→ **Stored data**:
=== Section Start ===

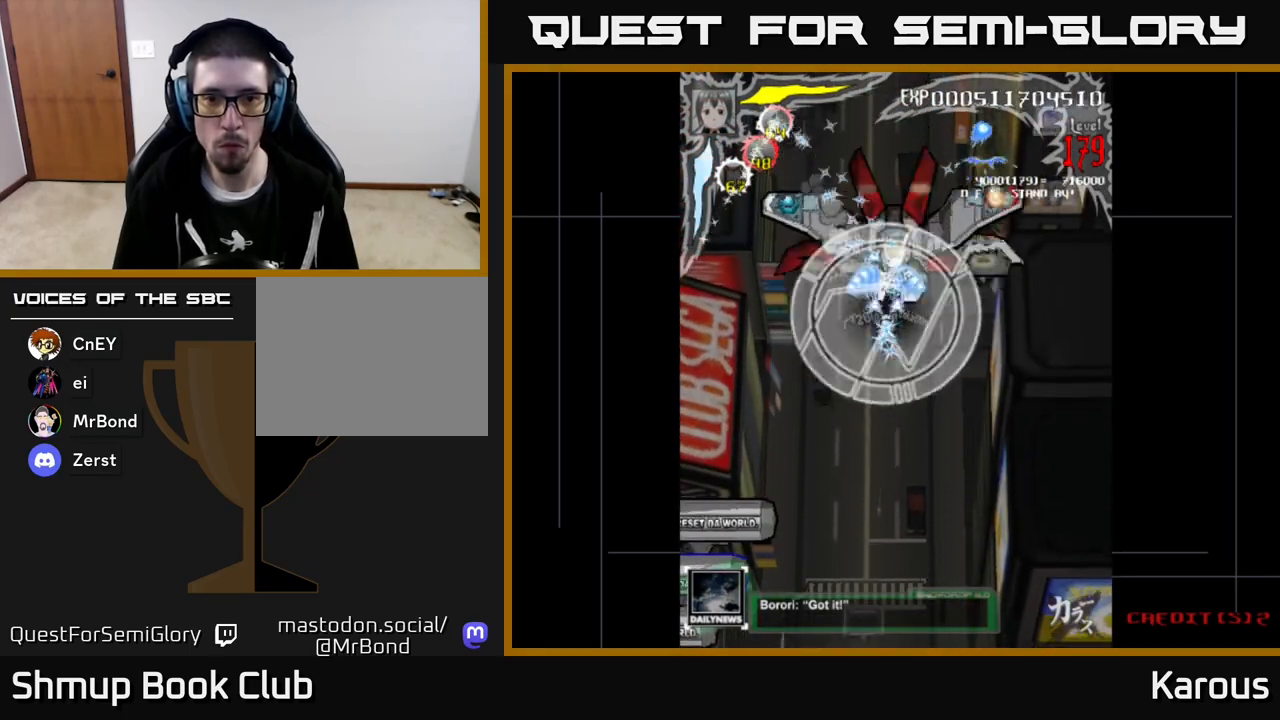
{"buttons": ["A", "DPAD_DOWN"], "left_stick": "center", "events": [[17, "DPAD_DOWN", "down"], [33, "DPAD_RIGHT", "down"], [100, "DPAD_RIGHT", "up"], [133, "DPAD_DOWN", "up"], [233, "DPAD_DOWN", "down"]]}
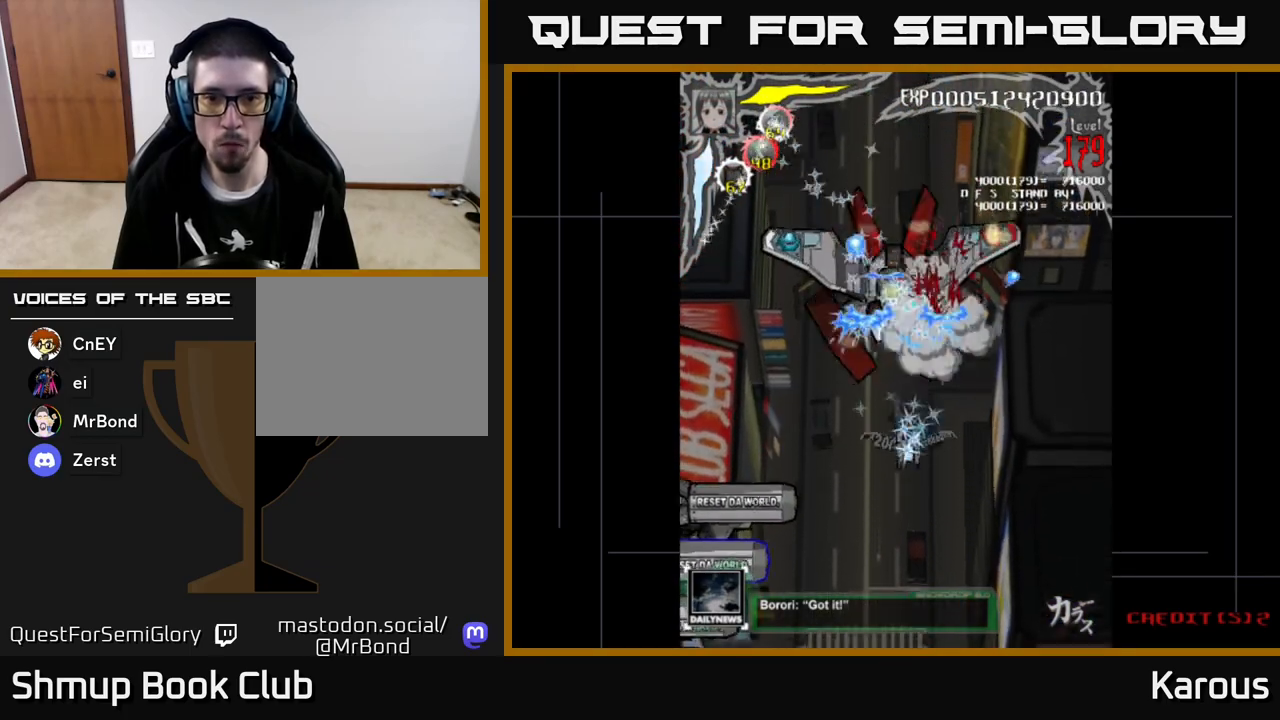
{"buttons": ["B", "DPAD_UP", "DPAD_LEFT"], "left_stick": "center", "events": [[150, "DPAD_DOWN", "up"], [167, "DPAD_LEFT", "down"], [200, "DPAD_UP", "down"], [233, "DPAD_LEFT", "up"], [233, "X", "down"], [333, "X", "up"], [350, "A", "up"], [367, "B", "down"], [483, "DPAD_LEFT", "down"]]}
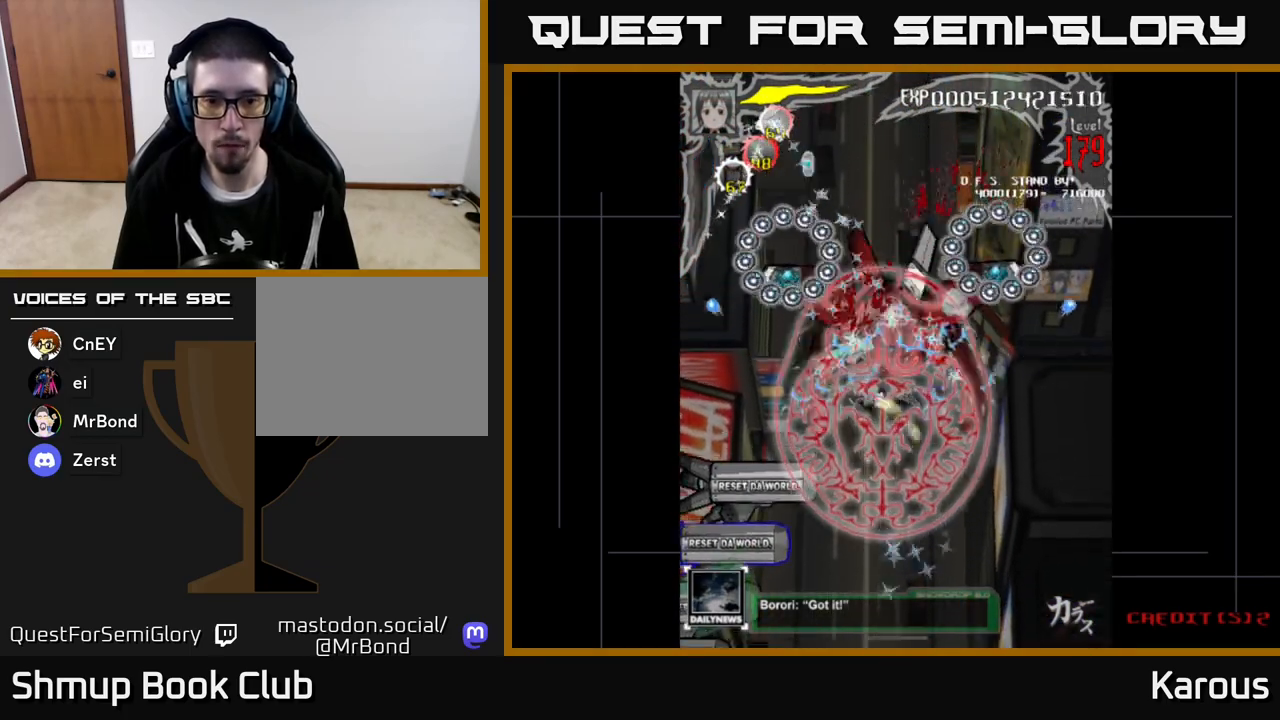
{"buttons": ["B", "DPAD_DOWN"], "left_stick": "center"}
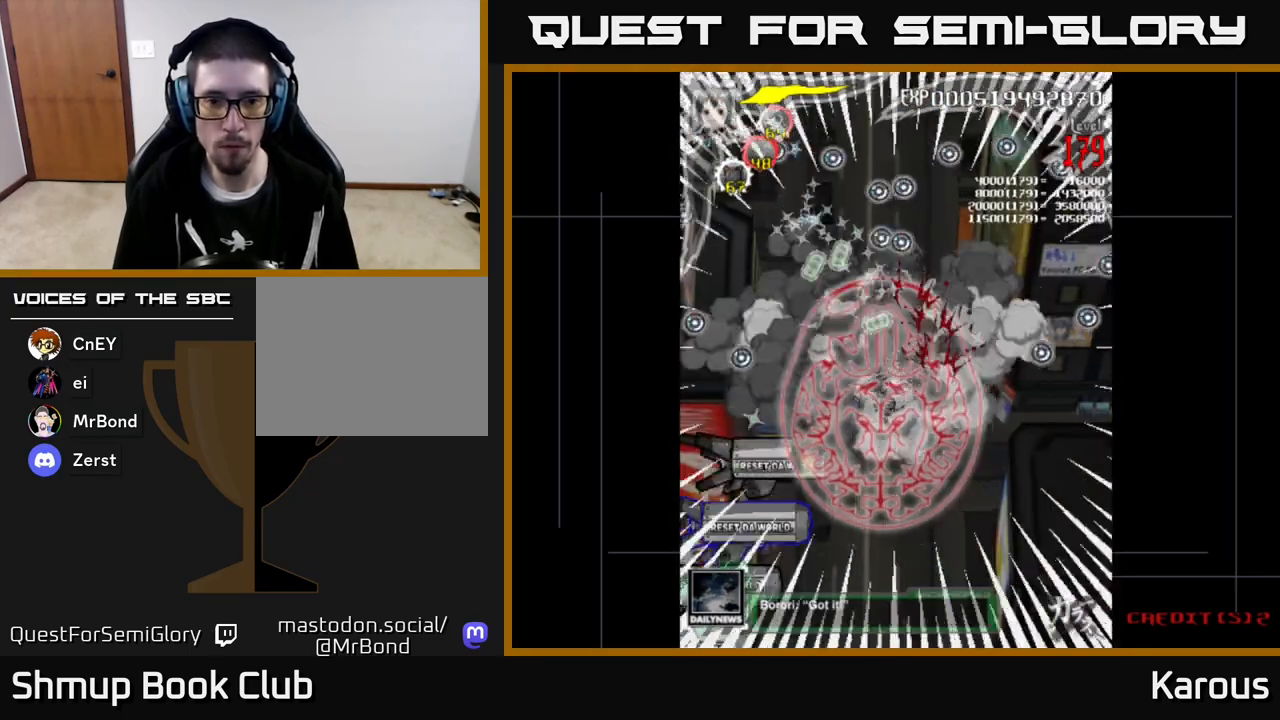
{"buttons": ["B", "DPAD_DOWN", "DPAD_LEFT"], "left_stick": "center", "events": [[17, "DPAD_RIGHT", "down"], [117, "DPAD_RIGHT", "up"], [200, "DPAD_LEFT", "down"]]}
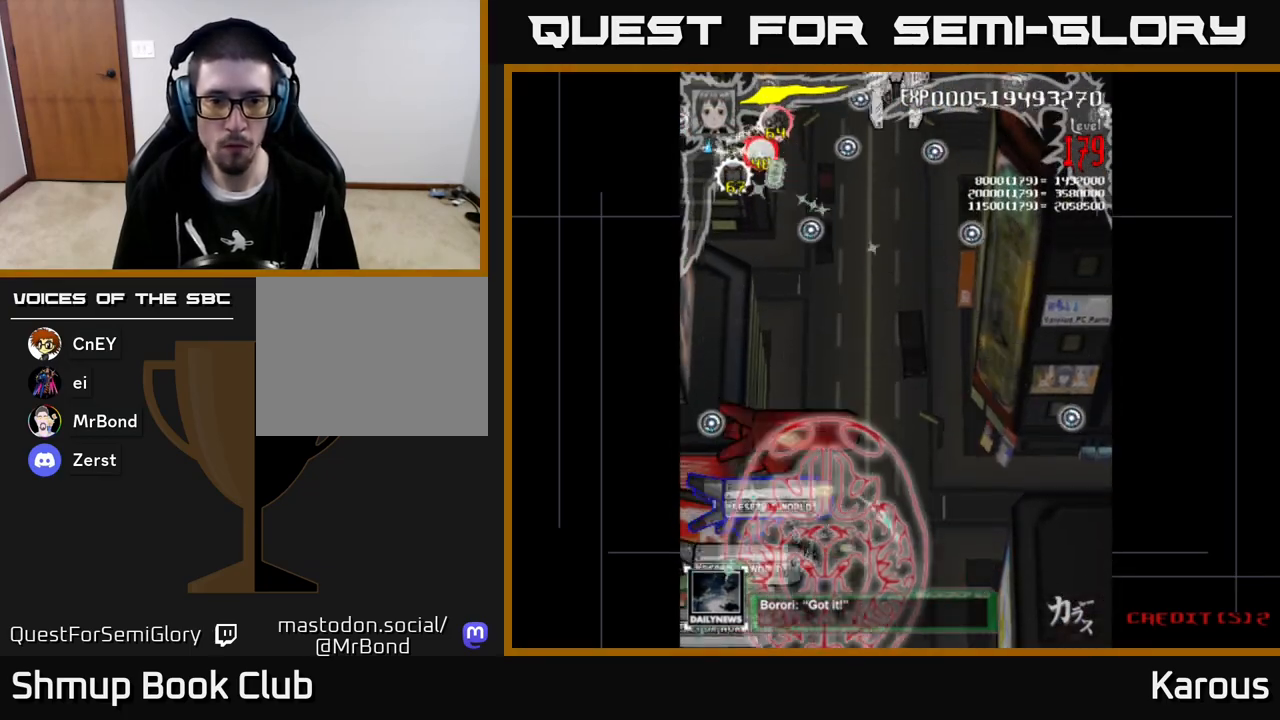
{"buttons": ["B", "DPAD_RIGHT"], "left_stick": "center", "events": [[100, "DPAD_DOWN", "up"], [133, "DPAD_LEFT", "up"], [333, "DPAD_UP", "down"], [433, "DPAD_RIGHT", "down"], [467, "DPAD_UP", "up"]]}
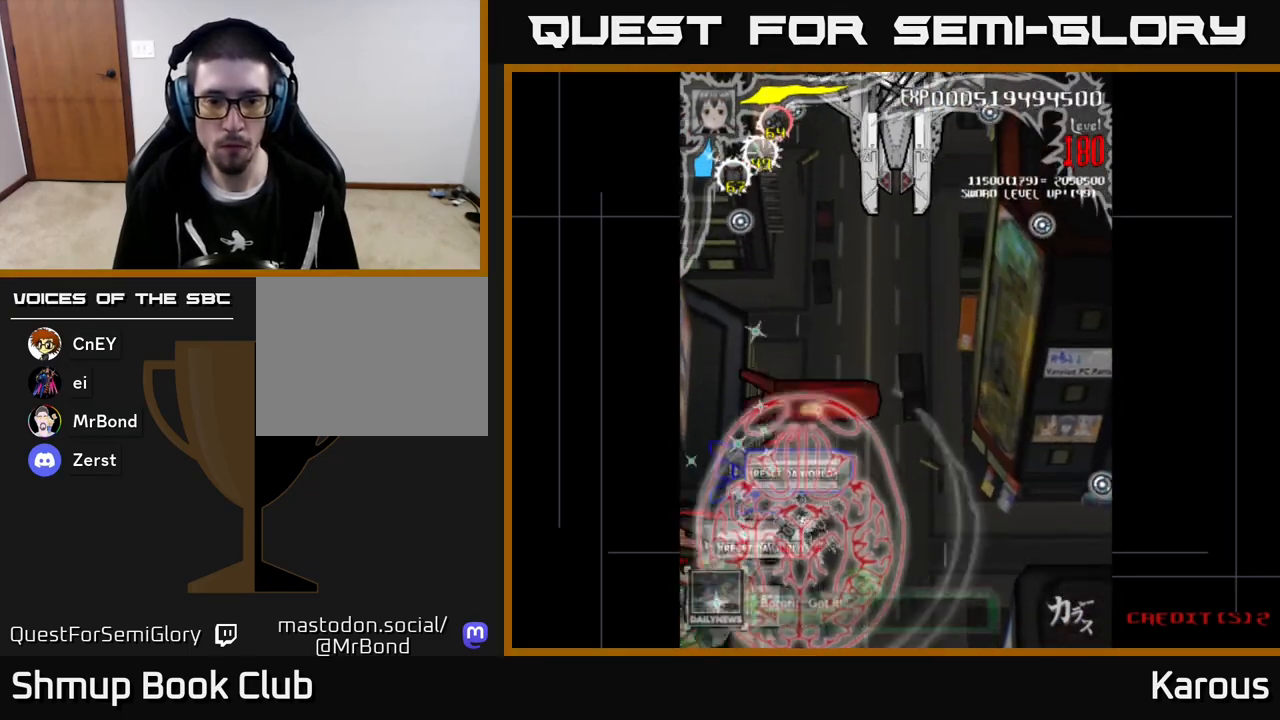
{"buttons": ["B", "DPAD_UP", "DPAD_RIGHT"], "left_stick": "center"}
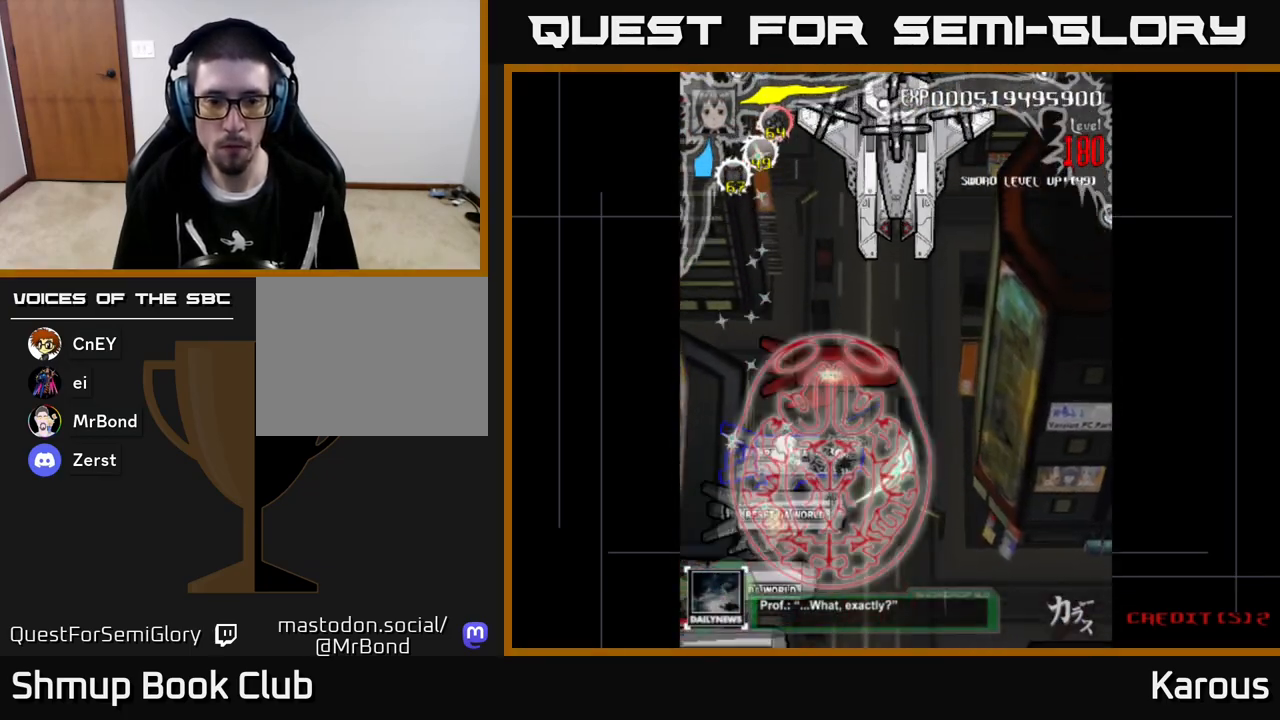
{"buttons": ["B", "DPAD_UP"], "left_stick": "center", "events": [[17, "DPAD_RIGHT", "up"], [133, "DPAD_RIGHT", "down"], [133, "DPAD_UP", "up"], [167, "DPAD_DOWN", "down"], [167, "DPAD_RIGHT", "up"], [433, "DPAD_DOWN", "up"], [450, "DPAD_UP", "down"]]}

=== Section End ===

→ **WORK INSTRUCTION**: Could you write all the entries out again exactly, but without their pictures?

→ **EXPECTED ANSWER**:
{"buttons": ["A", "DPAD_DOWN"], "left_stick": "center", "events": [[17, "DPAD_DOWN", "down"], [33, "DPAD_RIGHT", "down"], [100, "DPAD_RIGHT", "up"], [133, "DPAD_DOWN", "up"], [233, "DPAD_DOWN", "down"]]}
{"buttons": ["B", "DPAD_UP", "DPAD_LEFT"], "left_stick": "center", "events": [[150, "DPAD_DOWN", "up"], [167, "DPAD_LEFT", "down"], [200, "DPAD_UP", "down"], [233, "DPAD_LEFT", "up"], [233, "X", "down"], [333, "X", "up"], [350, "A", "up"], [367, "B", "down"], [483, "DPAD_LEFT", "down"]]}
{"buttons": ["B", "DPAD_DOWN"], "left_stick": "center"}
{"buttons": ["B", "DPAD_DOWN", "DPAD_LEFT"], "left_stick": "center", "events": [[17, "DPAD_RIGHT", "down"], [117, "DPAD_RIGHT", "up"], [200, "DPAD_LEFT", "down"]]}
{"buttons": ["B", "DPAD_RIGHT"], "left_stick": "center", "events": [[100, "DPAD_DOWN", "up"], [133, "DPAD_LEFT", "up"], [333, "DPAD_UP", "down"], [433, "DPAD_RIGHT", "down"], [467, "DPAD_UP", "up"]]}
{"buttons": ["B", "DPAD_UP", "DPAD_RIGHT"], "left_stick": "center"}
{"buttons": ["B", "DPAD_UP"], "left_stick": "center", "events": [[17, "DPAD_RIGHT", "up"], [133, "DPAD_RIGHT", "down"], [133, "DPAD_UP", "up"], [167, "DPAD_DOWN", "down"], [167, "DPAD_RIGHT", "up"], [433, "DPAD_DOWN", "up"], [450, "DPAD_UP", "down"]]}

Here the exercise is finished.